Source data
※

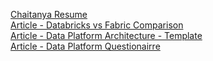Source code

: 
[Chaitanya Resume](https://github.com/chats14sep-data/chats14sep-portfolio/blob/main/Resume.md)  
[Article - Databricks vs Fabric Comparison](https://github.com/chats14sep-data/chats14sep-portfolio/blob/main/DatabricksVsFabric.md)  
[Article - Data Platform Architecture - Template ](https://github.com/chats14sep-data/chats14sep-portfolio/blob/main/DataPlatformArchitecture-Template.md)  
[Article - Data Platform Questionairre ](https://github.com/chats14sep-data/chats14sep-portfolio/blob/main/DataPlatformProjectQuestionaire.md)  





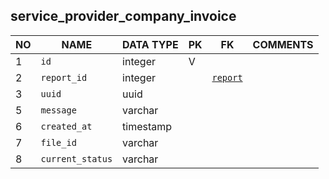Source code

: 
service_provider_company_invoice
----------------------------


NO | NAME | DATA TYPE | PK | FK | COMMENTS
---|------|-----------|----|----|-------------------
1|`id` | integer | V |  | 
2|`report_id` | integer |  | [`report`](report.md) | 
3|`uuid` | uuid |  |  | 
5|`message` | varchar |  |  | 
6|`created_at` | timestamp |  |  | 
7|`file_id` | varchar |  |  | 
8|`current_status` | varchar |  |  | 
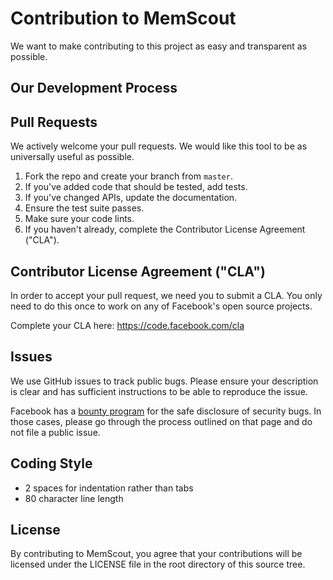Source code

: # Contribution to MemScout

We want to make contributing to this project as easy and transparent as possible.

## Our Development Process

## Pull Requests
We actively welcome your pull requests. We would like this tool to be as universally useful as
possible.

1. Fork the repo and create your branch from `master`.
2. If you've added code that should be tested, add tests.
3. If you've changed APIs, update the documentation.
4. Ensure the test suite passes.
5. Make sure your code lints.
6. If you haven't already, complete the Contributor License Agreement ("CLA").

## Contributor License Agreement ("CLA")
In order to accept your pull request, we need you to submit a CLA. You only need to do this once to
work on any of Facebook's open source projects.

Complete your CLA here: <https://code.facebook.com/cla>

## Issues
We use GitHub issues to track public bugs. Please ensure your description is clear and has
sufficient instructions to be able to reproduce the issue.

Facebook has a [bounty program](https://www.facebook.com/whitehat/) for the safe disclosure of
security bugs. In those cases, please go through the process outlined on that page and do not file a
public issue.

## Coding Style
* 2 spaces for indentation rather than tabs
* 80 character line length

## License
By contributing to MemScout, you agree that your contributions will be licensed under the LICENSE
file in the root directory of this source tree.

※

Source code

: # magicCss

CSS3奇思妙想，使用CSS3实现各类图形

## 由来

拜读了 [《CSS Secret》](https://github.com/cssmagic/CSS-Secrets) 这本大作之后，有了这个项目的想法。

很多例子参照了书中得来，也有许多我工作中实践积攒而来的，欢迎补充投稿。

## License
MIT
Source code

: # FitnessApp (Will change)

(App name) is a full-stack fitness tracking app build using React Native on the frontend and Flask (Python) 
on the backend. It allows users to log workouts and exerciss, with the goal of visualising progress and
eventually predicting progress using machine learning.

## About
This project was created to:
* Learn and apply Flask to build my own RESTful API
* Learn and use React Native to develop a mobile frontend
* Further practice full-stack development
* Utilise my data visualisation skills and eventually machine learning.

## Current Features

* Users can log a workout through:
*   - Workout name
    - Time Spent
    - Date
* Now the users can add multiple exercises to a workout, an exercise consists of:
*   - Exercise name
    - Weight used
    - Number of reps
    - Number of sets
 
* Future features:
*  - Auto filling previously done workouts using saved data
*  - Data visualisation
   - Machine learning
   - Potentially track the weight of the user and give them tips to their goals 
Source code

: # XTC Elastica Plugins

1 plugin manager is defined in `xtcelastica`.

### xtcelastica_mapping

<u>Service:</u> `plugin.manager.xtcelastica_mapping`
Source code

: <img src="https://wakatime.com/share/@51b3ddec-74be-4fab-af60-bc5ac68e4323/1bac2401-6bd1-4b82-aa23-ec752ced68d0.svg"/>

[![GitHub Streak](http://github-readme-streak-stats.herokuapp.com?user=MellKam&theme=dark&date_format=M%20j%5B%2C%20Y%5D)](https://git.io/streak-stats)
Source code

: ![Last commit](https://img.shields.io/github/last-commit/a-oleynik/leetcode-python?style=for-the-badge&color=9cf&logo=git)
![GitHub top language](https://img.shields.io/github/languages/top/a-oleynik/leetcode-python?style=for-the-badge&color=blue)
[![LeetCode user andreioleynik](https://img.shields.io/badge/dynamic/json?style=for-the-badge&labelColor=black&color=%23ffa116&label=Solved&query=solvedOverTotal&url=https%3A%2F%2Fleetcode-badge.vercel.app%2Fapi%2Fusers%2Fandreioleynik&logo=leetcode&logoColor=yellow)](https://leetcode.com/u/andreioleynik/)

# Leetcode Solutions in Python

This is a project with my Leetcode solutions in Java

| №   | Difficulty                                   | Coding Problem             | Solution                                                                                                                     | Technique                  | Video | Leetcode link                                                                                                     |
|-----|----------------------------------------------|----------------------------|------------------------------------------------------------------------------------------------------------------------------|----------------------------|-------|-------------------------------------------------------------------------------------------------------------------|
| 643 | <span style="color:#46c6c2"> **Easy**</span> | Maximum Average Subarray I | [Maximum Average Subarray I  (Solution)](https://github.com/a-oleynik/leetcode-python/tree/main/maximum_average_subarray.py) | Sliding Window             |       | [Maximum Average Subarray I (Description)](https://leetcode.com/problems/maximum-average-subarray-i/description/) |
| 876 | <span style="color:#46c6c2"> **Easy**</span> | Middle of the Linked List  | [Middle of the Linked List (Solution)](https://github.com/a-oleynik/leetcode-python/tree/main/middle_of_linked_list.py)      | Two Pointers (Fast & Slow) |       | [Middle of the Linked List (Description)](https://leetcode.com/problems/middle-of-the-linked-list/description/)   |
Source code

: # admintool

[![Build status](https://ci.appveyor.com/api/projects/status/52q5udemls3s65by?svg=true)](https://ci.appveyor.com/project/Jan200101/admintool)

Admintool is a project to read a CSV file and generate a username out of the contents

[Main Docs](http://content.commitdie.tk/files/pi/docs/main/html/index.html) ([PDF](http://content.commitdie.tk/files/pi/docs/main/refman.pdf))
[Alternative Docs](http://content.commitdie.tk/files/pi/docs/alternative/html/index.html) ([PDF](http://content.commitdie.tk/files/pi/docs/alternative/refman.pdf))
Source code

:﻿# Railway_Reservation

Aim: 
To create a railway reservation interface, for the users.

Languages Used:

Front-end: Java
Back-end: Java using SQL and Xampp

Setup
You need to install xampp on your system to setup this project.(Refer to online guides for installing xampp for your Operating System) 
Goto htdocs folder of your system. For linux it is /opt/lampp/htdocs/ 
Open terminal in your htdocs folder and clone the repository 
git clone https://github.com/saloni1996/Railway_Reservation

※

_Required work_: Copy out the lines from the one containing "# Leetcode Solutions in Python" through the one containing "This is a project", with both of those lines included.

_Task result_:
# Leetcode Solutions in Python

This is a project with my Leetcode solutions in Java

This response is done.